··· DATA SECTION ···
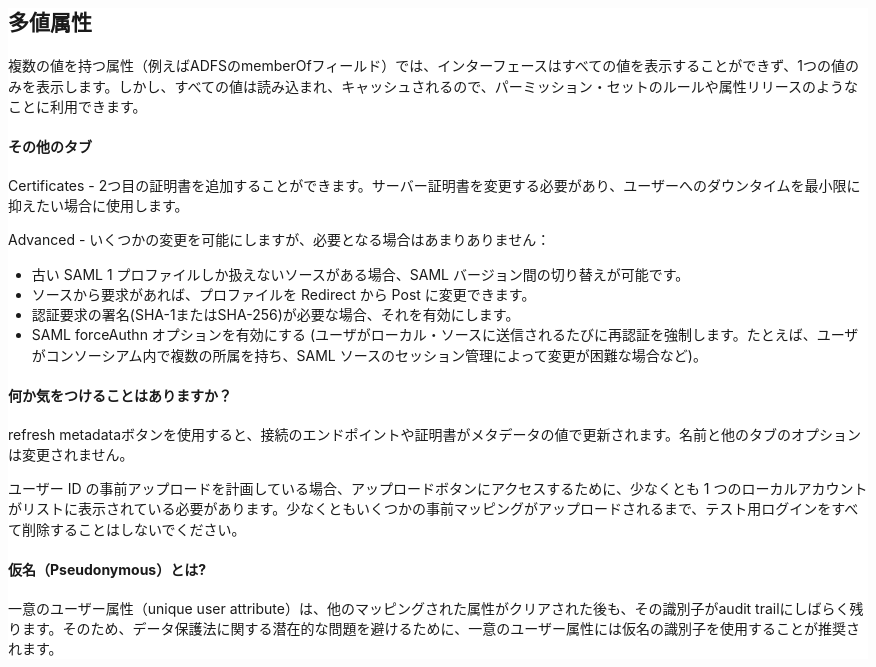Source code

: 
## 多値属性
複数の値を持つ属性（例えばADFSのmemberOfフィールド）では、インターフェースはすべての値を表示することができず、1つの値のみを表示します。しかし、すべての値は読み込まれ、キャッシュされるので、パーミッション・セットのルールや属性リリースのようなことに利用できます。

#### その他のタブ 
Certificates - 2つ目の証明書を追加することができます。サーバー証明書を変更する必要があり、ユーザーへのダウンタイムを最小限に抑えたい場合に使用します。

Advanced - いくつかの変更を可能にしますが、必要となる場合はあまりありません：

* 古い SAML 1 プロファイルしか扱えないソースがある場合、SAML バージョン間の切り替えが可能です。
* ソースから要求があれば、プロファイルを Redirect から Post に変更できます。
* 認証要求の署名(SHA-1またはSHA-256)が必要な場合、それを有効にします。
* SAML forceAuthn オプションを有効にする (ユーザがローカル・ソースに送信されるたびに再認証を強制します。たとえば、ユーザがコンソーシアム内で複数の所属を持ち、SAML ソースのセッション管理によって変更が困難な場合など)。
#### 何か気をつけることはありますか？
refresh metadataボタンを使用すると、接続のエンドポイントや証明書がメタデータの値で更新されます。名前と他のタブのオプションは変更されません。

ユーザー ID の事前アップロードを計画している場合、アップロードボタンにアクセスするために、少なくとも 1 つのローカルアカウントがリストに表示されている必要があります。少なくともいくつかの事前マッピングがアップロードされるまで、テスト用ログインをすべて削除することはしないでください。

#### 仮名（Pseudonymous）とは? 

一意のユーザー属性（unique user attribute）は、他のマッピングされた属性がクリアされた後も、その識別子がaudit trailにしばらく残ります。そのため、データ保護法に関する潜在的な問題を避けるために、一意のユーザー属性には仮名の識別子を使用することが推奨されます。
···
Leave out the pictures and give the rest of the material again, unaltered.

Source code

: 
## 多値属性
複数の値を持つ属性（例えばADFSのmemberOfフィールド）では、インターフェースはすべての値を表示することができず、1つの値のみを表示します。しかし、すべての値は読み込まれ、キャッシュされるので、パーミッション・セットのルールや属性リリースのようなことに利用できます。

#### その他のタブ 
Certificates - 2つ目の証明書を追加することができます。サーバー証明書を変更する必要があり、ユーザーへのダウンタイムを最小限に抑えたい場合に使用します。

Advanced - いくつかの変更を可能にしますが、必要となる場合はあまりありません：

* 古い SAML 1 プロファイルしか扱えないソースがある場合、SAML バージョン間の切り替えが可能です。
* ソースから要求があれば、プロファイルを Redirect から Post に変更できます。
* 認証要求の署名(SHA-1またはSHA-256)が必要な場合、それを有効にします。
* SAML forceAuthn オプションを有効にする (ユーザがローカル・ソースに送信されるたびに再認証を強制します。たとえば、ユーザがコンソーシアム内で複数の所属を持ち、SAML ソースのセッション管理によって変更が困難な場合など)。
#### 何か気をつけることはありますか？
refresh metadataボタンを使用すると、接続のエンドポイントや証明書がメタデータの値で更新されます。名前と他のタブのオプションは変更されません。

ユーザー ID の事前アップロードを計画している場合、アップロードボタンにアクセスするために、少なくとも 1 つのローカルアカウントがリストに表示されている必要があります。少なくともいくつかの事前マッピングがアップロードされるまで、テスト用ログインをすべて削除することはしないでください。

#### 仮名（Pseudonymous）とは? 

一意のユーザー属性（unique user attribute）は、他のマッピングされた属性がクリアされた後も、その識別子がaudit trailにしばらく残ります。そのため、データ保護法に関する潜在的な問題を避けるために、一意のユーザー属性には仮名の識別子を使用することが推奨されます。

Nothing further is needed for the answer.